Amanda Heidt , Nature; Intellectual property and data privacy: the hidden risks of AI
"Timothée Poisot, a computational ecologist at the University of Montreal in Canada, has made a successful career out of studying the world’s biodiversity. A guiding principle for his research is that it must be useful, Poisot says, as he hopes it will be later this year, when it joins other work being considered at the 16th Conference of the Parties (COP16) to the United Nations Convention on Biological Diversity in Cali, Colombia. “Every piece of science we produce that is looked at by policymakers and stakeholders is both exciting and a little terrifying, since there are real stakes to it,” he says.
But Poisot worries that artificial intelligence (AI) will interfere with the relationship between science and policy in the future. Chatbots such as Microsoft’s Bing, Google’s Gemini and ChatGPT, made by tech firm OpenAI in San Francisco, California, were trained using a corpus of data scraped from the Internet — which probably includes Poisot’s work. But because chatbots don’t often cite the original content in their outputs, authors are stripped of the ability to understand how their work is used and to check the credibility of the AI’s statements. It seems, Poisot says, that unvetted claims produced by chatbots are likely to make their way into consequential meetings such as COP16, where they risk drowning out solid science.
“There’s an expectation that the research and synthesis is being done transparently, but if we start outsourcing those processes to an AI, there’s no way to know who did what and where the information is coming from and who should be credited,” he says...
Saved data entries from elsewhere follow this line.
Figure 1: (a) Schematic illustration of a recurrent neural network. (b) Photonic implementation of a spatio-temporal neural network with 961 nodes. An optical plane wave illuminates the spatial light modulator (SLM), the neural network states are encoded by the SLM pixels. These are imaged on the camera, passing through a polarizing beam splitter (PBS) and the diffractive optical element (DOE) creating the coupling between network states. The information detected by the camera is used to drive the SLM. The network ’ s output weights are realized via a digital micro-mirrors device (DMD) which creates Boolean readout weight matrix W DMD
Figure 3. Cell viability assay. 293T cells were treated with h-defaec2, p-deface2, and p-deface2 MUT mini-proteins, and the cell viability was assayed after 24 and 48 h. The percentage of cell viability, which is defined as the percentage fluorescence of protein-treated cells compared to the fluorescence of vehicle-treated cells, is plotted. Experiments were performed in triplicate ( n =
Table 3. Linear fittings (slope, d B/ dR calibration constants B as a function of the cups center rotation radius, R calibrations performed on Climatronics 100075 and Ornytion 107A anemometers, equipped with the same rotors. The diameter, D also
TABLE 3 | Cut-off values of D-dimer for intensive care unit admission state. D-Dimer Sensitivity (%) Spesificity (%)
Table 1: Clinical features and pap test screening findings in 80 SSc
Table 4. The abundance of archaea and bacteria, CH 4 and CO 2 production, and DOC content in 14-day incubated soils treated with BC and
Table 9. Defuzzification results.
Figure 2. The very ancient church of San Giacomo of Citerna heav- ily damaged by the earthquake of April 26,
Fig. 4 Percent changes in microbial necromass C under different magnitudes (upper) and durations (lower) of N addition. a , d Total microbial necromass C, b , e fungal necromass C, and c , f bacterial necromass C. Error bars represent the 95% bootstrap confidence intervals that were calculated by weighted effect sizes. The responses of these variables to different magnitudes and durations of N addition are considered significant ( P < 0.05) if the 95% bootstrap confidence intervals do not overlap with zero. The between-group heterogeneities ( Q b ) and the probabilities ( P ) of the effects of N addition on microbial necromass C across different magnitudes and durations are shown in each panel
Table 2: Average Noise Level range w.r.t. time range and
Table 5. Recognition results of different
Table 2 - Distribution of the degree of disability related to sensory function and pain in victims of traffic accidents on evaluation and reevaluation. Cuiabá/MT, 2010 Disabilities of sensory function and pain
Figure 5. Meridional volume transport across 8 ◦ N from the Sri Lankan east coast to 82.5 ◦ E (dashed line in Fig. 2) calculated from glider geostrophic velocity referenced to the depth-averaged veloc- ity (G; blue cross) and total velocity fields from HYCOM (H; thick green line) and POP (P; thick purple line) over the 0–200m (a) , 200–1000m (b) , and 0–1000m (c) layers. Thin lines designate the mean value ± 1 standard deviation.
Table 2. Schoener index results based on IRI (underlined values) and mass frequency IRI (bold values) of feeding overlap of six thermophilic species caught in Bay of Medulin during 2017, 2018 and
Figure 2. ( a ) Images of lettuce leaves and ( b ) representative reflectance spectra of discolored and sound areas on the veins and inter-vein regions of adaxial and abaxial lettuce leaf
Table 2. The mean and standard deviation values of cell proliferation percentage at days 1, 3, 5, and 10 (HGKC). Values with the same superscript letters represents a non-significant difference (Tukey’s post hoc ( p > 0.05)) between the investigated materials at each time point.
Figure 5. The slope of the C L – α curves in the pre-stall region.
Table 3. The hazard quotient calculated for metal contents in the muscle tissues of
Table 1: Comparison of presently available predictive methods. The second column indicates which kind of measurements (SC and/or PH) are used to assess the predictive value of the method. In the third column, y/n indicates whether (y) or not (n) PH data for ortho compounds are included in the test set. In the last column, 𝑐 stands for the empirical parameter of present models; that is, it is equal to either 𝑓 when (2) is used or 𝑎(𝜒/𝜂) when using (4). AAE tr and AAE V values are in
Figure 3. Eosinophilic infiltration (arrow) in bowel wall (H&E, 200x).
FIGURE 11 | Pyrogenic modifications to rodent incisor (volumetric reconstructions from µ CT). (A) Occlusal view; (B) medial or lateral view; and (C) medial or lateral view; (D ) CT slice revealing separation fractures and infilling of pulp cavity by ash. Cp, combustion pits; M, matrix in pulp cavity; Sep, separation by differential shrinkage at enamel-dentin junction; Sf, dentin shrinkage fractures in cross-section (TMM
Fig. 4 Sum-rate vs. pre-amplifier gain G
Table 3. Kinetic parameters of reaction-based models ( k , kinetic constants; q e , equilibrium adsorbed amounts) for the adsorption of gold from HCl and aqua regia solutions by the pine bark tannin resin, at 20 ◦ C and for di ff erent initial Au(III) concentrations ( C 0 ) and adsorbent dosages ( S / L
The technology underlying genAI, which was first developed at public institutions in the 1960s, has now been taken over by private companies, which usually have no incentive to prioritize transparency or open access. As a result, the inner mechanics of genAI chatbots are almost always a black box — a series of algorithms that aren’t fully understood, even by their creators — and attribution of sources is often scrubbed from the output. This makes it nearly impossible to know exactly what has gone into a model’s answer to a prompt. Organizations such as OpenAI have so far asked users to ensure that outputs used in other work do not violate laws, including intellectual-property and copyright regulations, or divulge sensitive information, such as a person’s location, gender, age, ethnicity or contact information. Studies have shown that genAI tools might do both1,2."